Free Guy tries to plumb the personality of an entity whose whole arc is rejecting his preprogrammed acceptance of constant, inexplicable chaos, and it does this with so little passion (and so prone to trying to distract you with references from twenty year old video games that you suspect Lieberman and Penn think are current), that it rarely, going on never, offers up any wonder or existential terror to feel on Guy's behalf.  That's where that two-track narrative really damages things, because we already know everything, and Guy, unlike Truman, barely discovers any of it.  He is, almost invariably, told.  (Or, with the glasses, he's shown.)  Yet every one of the best parts of the movie involve Guy working through something himself, even if these are vanishingly rare, like the montages where he brings his computerized reaction times to bear on poor fleshbots on bad Internet connections, or the breakdown he experiences as he strolls through another day in Free City and realizes for the first time it looks more like Berlin in 1945 and it's absurd that nobody cares.  I'll give Levy some marginal credit for form, or maybe that should go to cinematographer George Richmond, but even then, his bland, plasticky, aggressively antiseptic photography, while complementing Guy's bland, plasticky, aggressively antiseptic world, might just be a lucky accident, insofar as a lot of big-budget CGI-fests look like this already.

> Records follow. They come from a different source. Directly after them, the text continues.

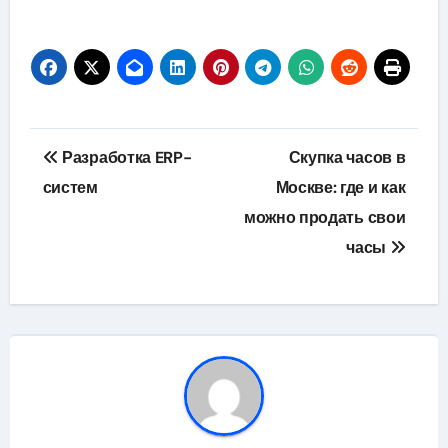
Навигация
Разработка ERP-
Скупка часов в
по
систем
Москве: где и как
можно продать свои
записям
часы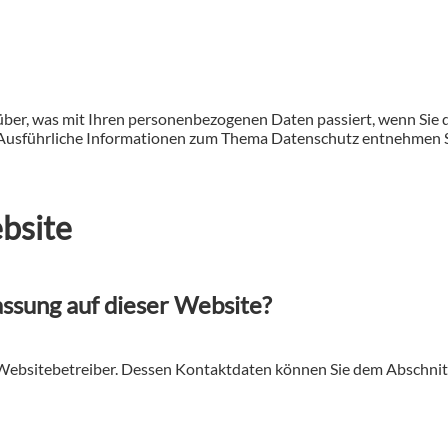
über, was mit Ihren personenbezogenen Daten passiert, wenn Sie
n. Ausführliche Informationen zum Thema Datenschutz entnehmen S
bsite
assung auf dieser Website?
Websitebetreiber. Dessen Kontaktdaten können Sie dem Abschnitt 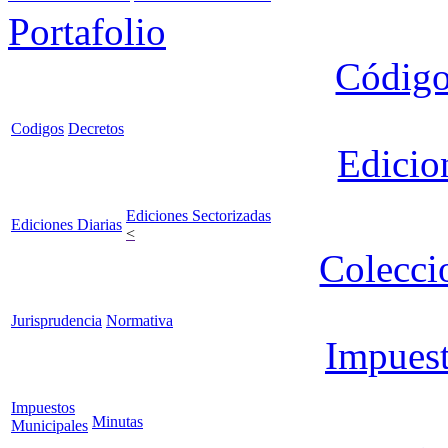
Portafolio
Código
Codigos
Decretos
Edicio
Ediciones Sectorizadas
Ediciones Diarias
<
Colecci
Jurisprudencia
Normativa
Impuest
Impuestos
Minutas
Municipales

But, like, it's a comedy.  Well, it's funny about one quarter of the time, which gets swamped by the quarter where it's belligerently unfunny (this quarter involves shallow and insulting let's-call-it-cultural-critique that's probably trying to distract you from the casting oopsy that makes every brown person evil or useless or both, not to mention how some heavily-signposted revelations about Guy and Millie's relationship confirm that everyone involved was bone-quakingly terrified of getting even slightly weird or interesting).  That one-quarter that manages to be funny has its moments, though.  There are some genuine laughs, even, mostly related to Reynolds's persona, though if a video game movie with Reynolds is what you're afterand I can't believe I had to say thatjust watch Detective Pikachu, which at least has the benefit of being delightfully insane.  Free Guy has few benefits at all, just the drabbest possible execution of an intriguing idea you'll see all year.  Oh, right, except Army of the Dead.  What a time to be alive.

Score: 3/10

*Then again, I just saw an ad for a lawnmowing simulator.  I don't think it was a joke.